TV5 was a Latvian television channel, created in June 1996. All programs were broadcast in Russian. The channel showed Russian serials, movies, news and hockey broadcast out of Arēna Rīga. Until October 2001 the name was TV Riga. TV5 was owned by Modern Times Group. Financial reasons forced TV5 to cease broadcast in March 2016.

== History ==
In June 1996, TV Riga started broadcasting. This channel broadcast took place in the Riga Radio and TV Tower. The broadcasting radius was 70 kilometers around Riga. In 1999, for a short period, the channel license was revoked because the National Radio and Television Council complained about channel activity, but in order to obtain the permission to broadcast the channel in March 2001, it resumed its activities.

On 1 October 2001 TV Riga changed its name and began to broadcast as TV5. Initially, TV Riga broadcast in Latvian and Russian, but with the renaming the Latvian ceased.

TV5 reached 80% of the Latvian territory. It was one of the Latvian television channels whose programming was done completely in Russian. Recorded programs were subtitled in Latvian, but live programming in Russian was not translated. This channel was also available on cable television and internet.

In March 2010, together with TV5, LNT acquired the Latvian company "Independent national media".

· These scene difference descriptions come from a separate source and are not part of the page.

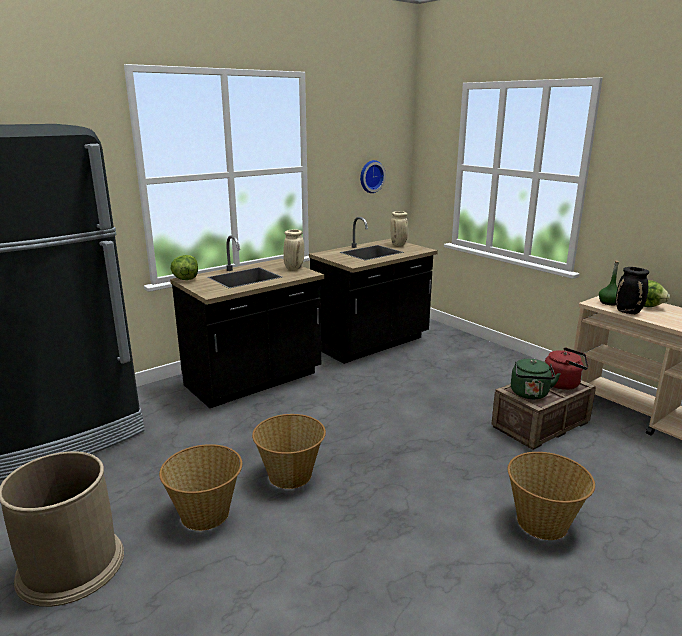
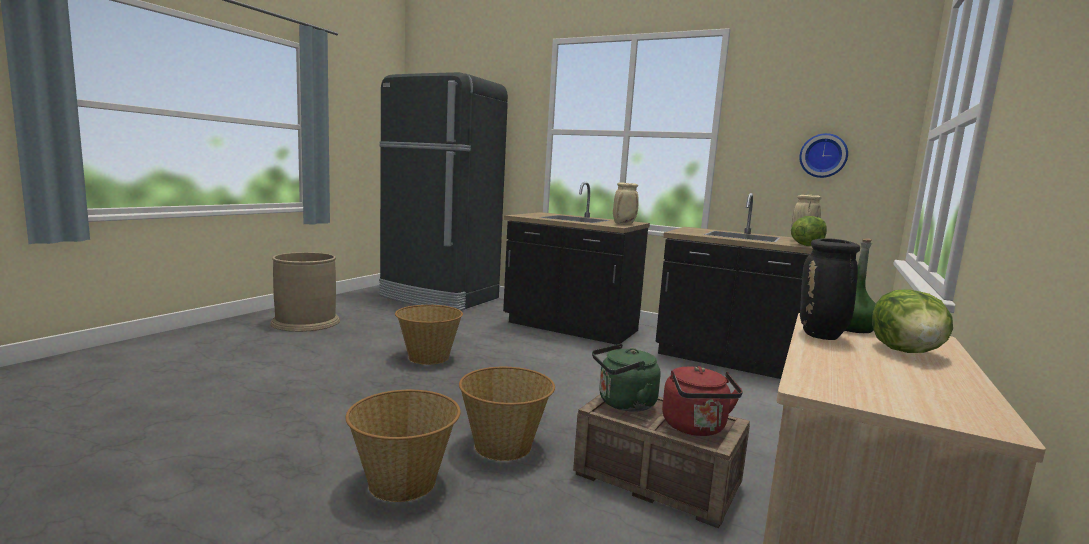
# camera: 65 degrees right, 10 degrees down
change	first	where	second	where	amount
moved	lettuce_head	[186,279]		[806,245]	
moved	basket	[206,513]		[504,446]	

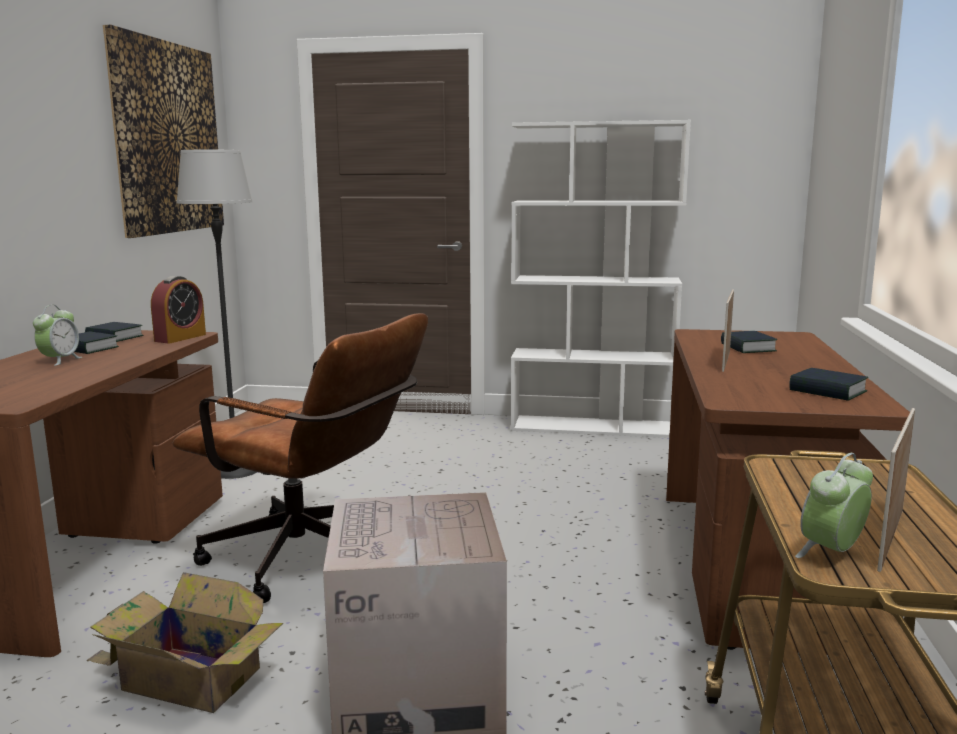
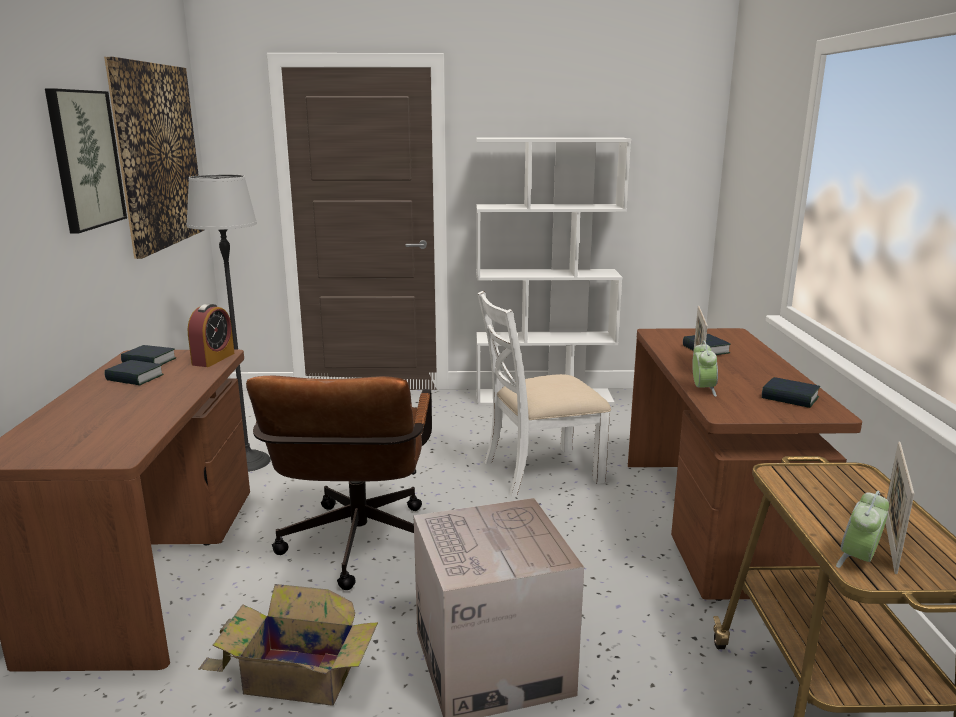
# camera: 10 degrees left, 5 degrees up
change	first	where	second	where	amount
moved	bedside_clock	[60,360]		[702,390]	
turned	brown-coloured_desk_chair	[313,560]		[357,550]	75 degrees clockwise
added			wall_picture	[85,159]	
added			whitish_plain_chair	[540,471]	

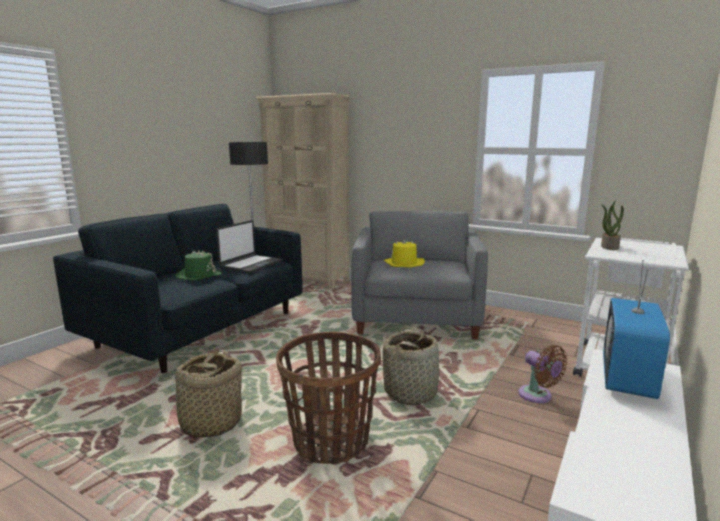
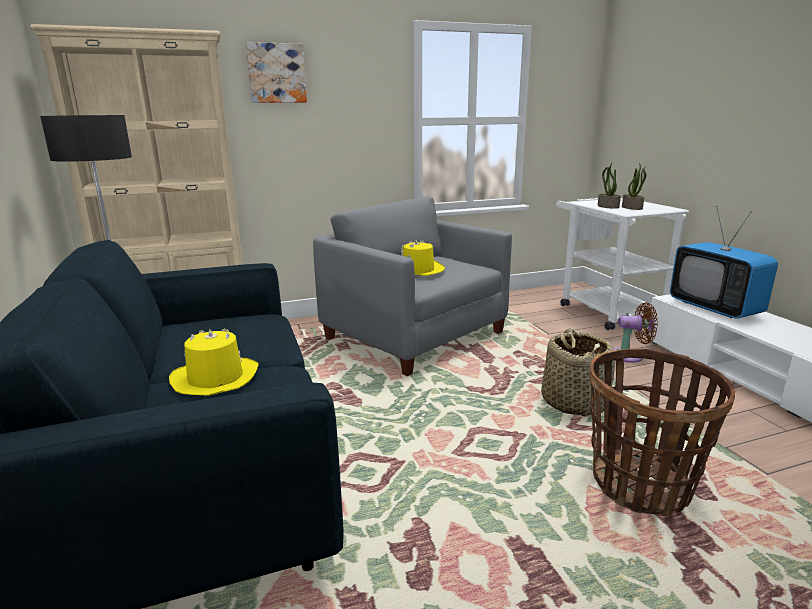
# camera: 50 degrees left, 5 degrees up
change	first	where	second	where	amount
removed	laptop	[251,264]			
recoloured	green_hat	[198,275]	yellowish_hat	[215,378]	
removed	basket	[210,423]			
added			wall_picture	[276,73]	
added			plant_in_a_pot	[632,208]	

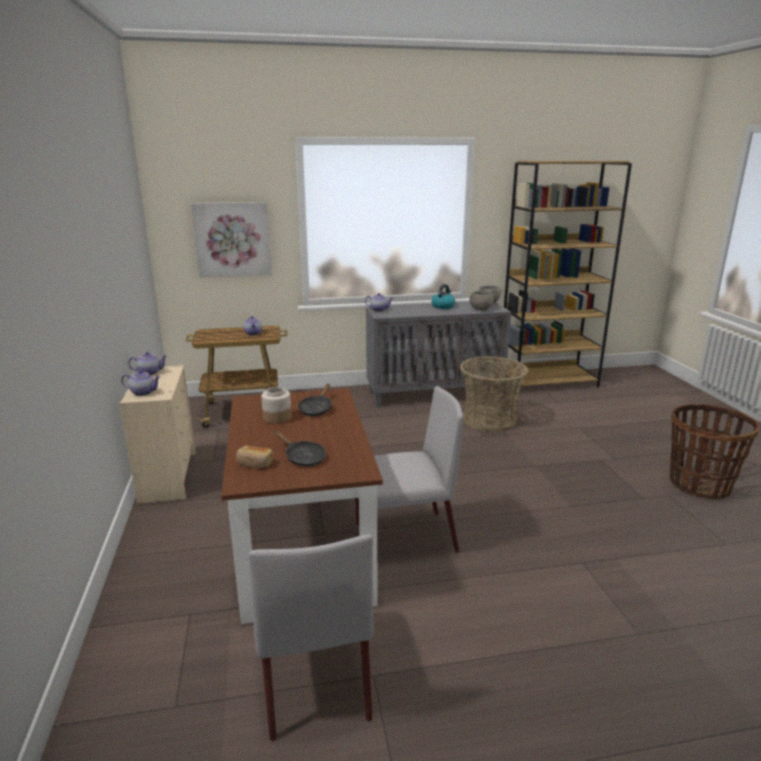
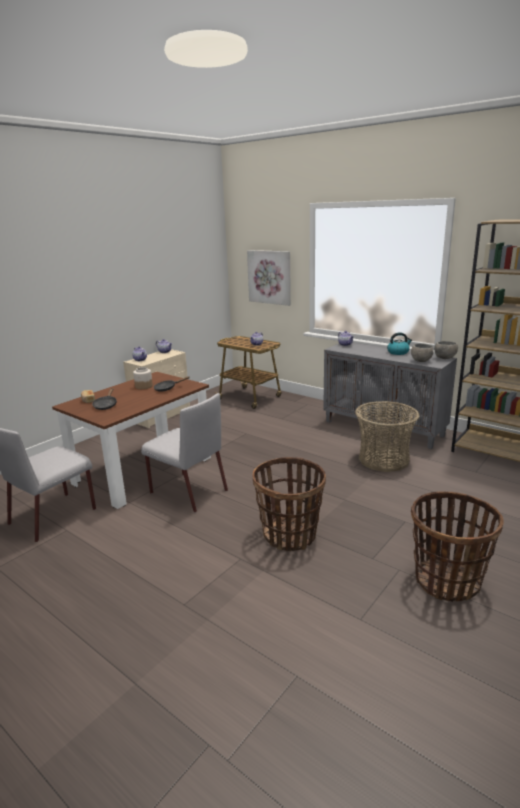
# camera: 50 degrees right, 0 degrees up
change	first	where	second	where	amount
added			basket	[289,535]	

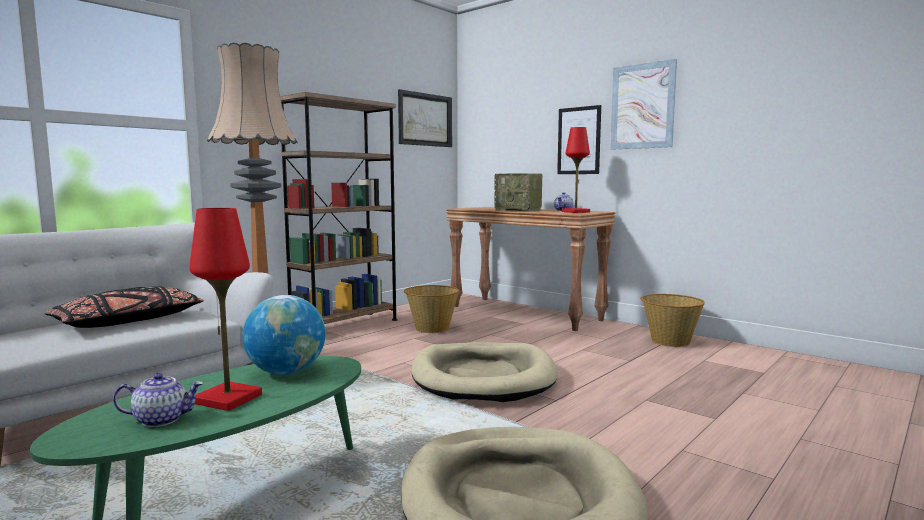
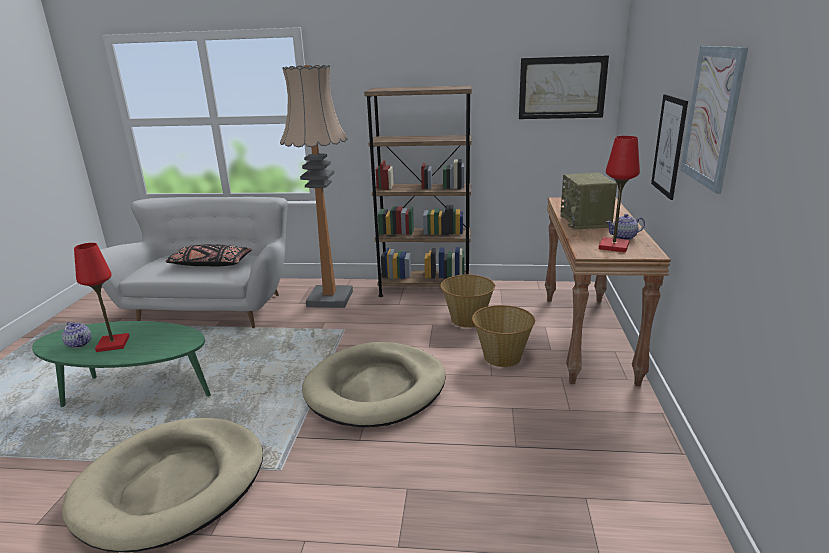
# camera: 55 degrees right, 15 degrees up
change	first	where	second	where	amount
moved	basket	[669,341]		[502,356]	
removed	globe	[286,372]			

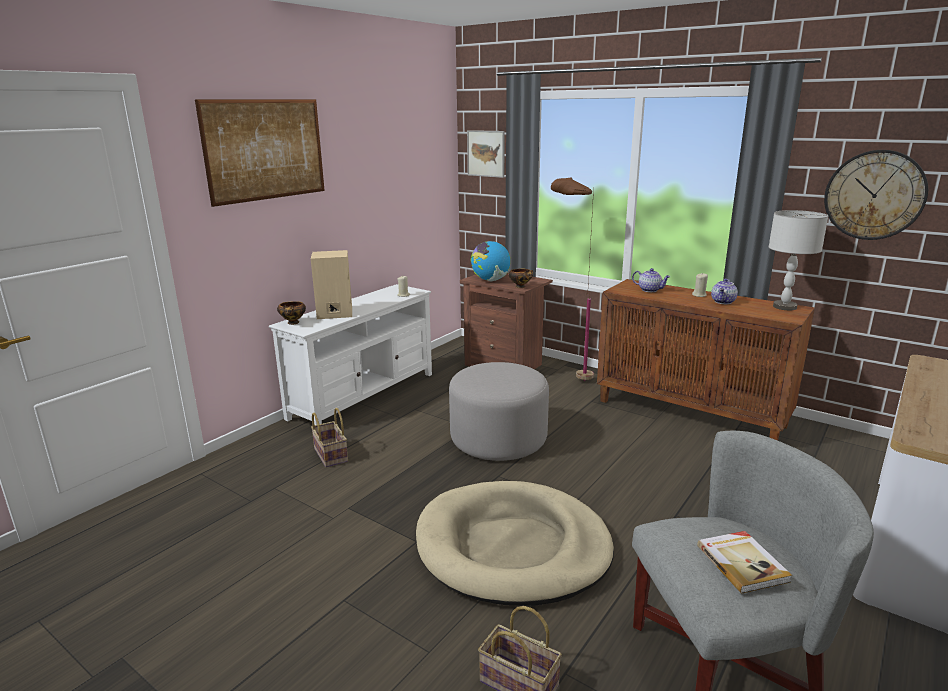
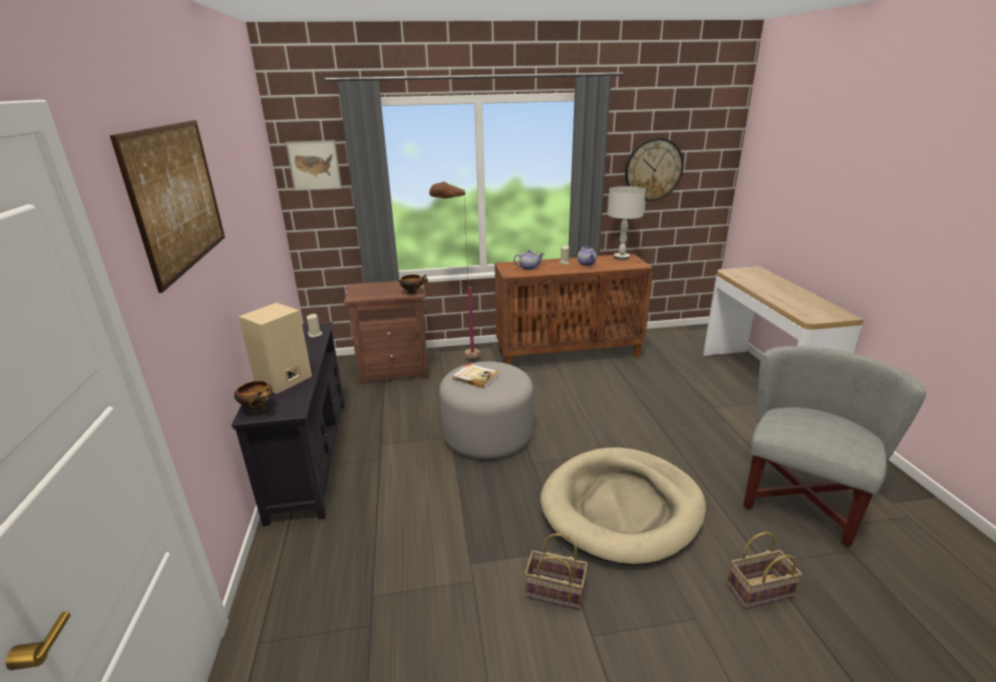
# camera: 45 degrees left, 5 degrees up
change	first	where	second	where	amount
removed	globe	[490,280]			
recoloured	whitish_media_console	[363,396]	blackish_media_console	[309,457]	
moved	basket	[329,454]		[553,592]	
moved	volume	[742,563]		[476,377]	

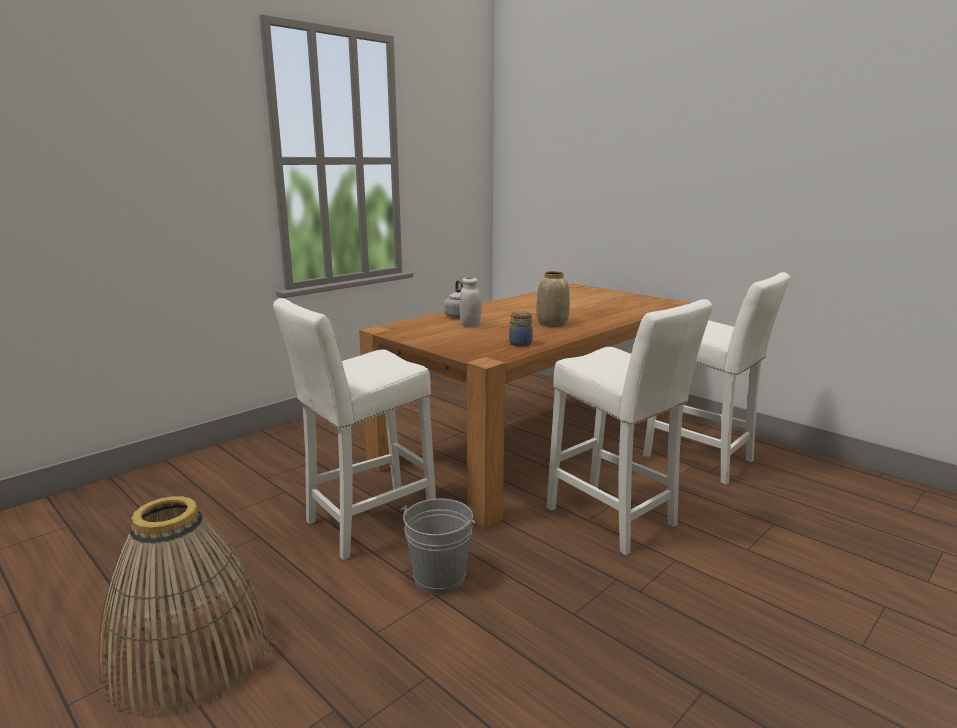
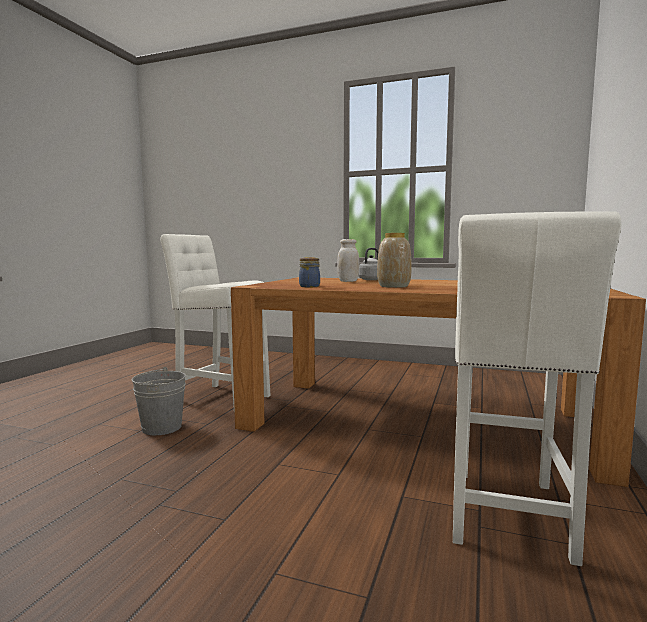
# camera: 65 degrees right, 10 degrees down
change	first	where	second	where	amount
removed	whitish_stool_seat	[615,520]			
removed	basket	[188,654]			

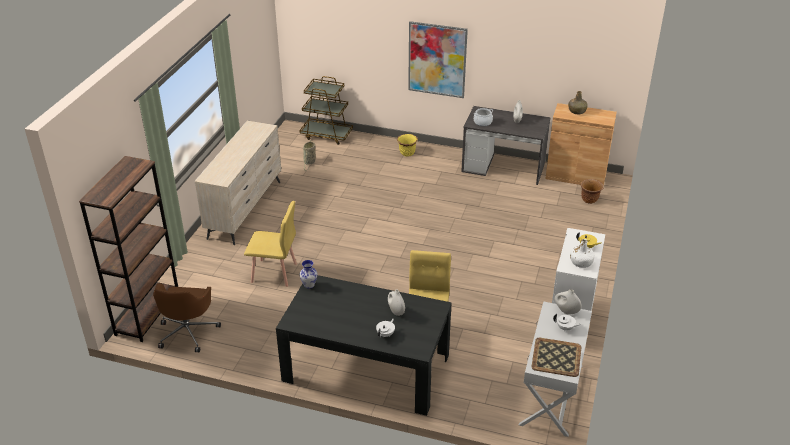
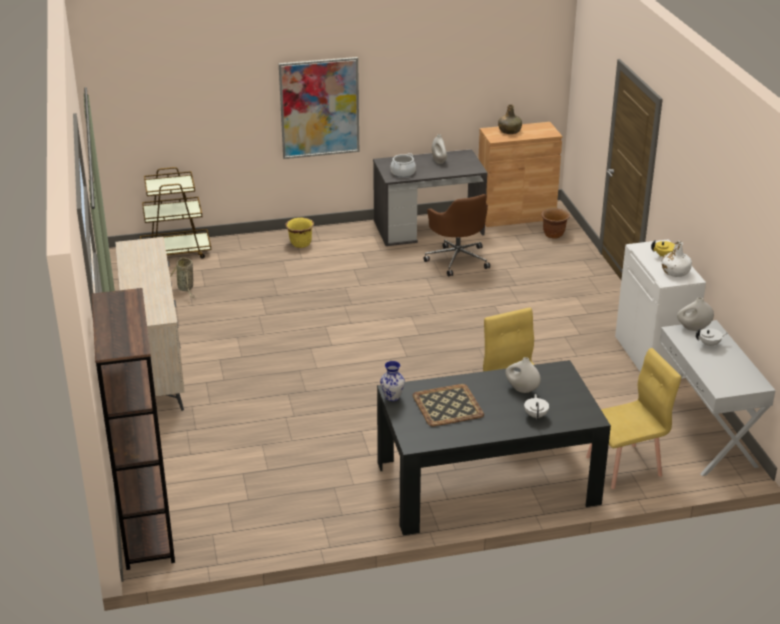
# camera: 30 degrees left, 5 degrees down
change	first	where	second	where	amount
moved	yellowish_plain_chair	[274,273]		[624,466]	
moved	brown-coloured_desk_chair	[188,332]		[457,259]	
moved	carrying_tray	[556,357]		[447,406]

On 14 December 2010 at 14.00 the signal of TV5 via Astra 4A satellite, served by SES Astra, was paused. SES Astra explained it with the channel debts, but the channel management avoided giving any explanations.

On 9 January 2012, the channels TV5, LNT and Kanāls 2 became the owner of the Swedish media company Modern Times Group.

TV5 had extended periods of time working at a significant loss and to reduce LNT's losses, it was decided that TV5 was to be terminated for financial reasons on 31 March 2016.